I don’t know what to do with this rage either. I mean I get the social pressures etc, except why is it that we’re the ones who have to say something? When the reactions to us can be so much more hostile and aggressive? I mean sure you might be called a ‘pussy’ but you can’t deal with that? I struggle to figure out how to negotiate it, I feel sad when the rage becomes anger at actual people, men I know and love. I worry that it’s not ‘fair’ to them. They’re good guys, they do say things sometimes. But all I can say is that while it might not seem ‘fair’, it’s more unfair to know it’s real, to see that it’s real, to feel lost yourself about how to deal with it, to continue to engage in those sorts of stories, to laugh along, to know it’s problematic, and to see it’s causing actual confusion and pain and expect me to stay silent about how I feel. The world IS horrible to women, the oppression of women IS real, ‘over there’ and over here. We don’t live in an equal world. And then we have to eat a shit sandwich every time a new ‘bromance’ movie comes out because we’re expected to laugh along at how we oppress by virtue of being, how we don’t really exist as people to men, how we’re typed and classified and ignored and derided, and treated like SHIT again and again. I mean really. Wow. So when the rage gets too much and I want to demand answers from specific men and they’re frightened? All I can say is I’m frightened all the time – I live in a world where my chances of getting raped are statistically the same as men’s chances of being raped in jail…I live every day with the fear that you would live with if you were put in jail tonight.

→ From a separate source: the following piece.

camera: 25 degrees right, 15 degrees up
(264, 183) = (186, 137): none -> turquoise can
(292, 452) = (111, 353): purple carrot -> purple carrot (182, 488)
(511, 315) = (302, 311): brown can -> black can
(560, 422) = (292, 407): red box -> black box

It may not be fair to turn it back on you and say ‘I’m angry and what are you doing’ but it’s all I’ve got, it’s how I feel at times and to expect me not to ever talk about it seems to play back into these stupid movies ideas about women: good women shut the fuck up and make everything always completely comfortable for the men in their life.
At least if I air it I know I haven’t shut my mouth so that I get seen as the ‘unusual’ good girl, the easy woman, the ‘exception’ to the rule.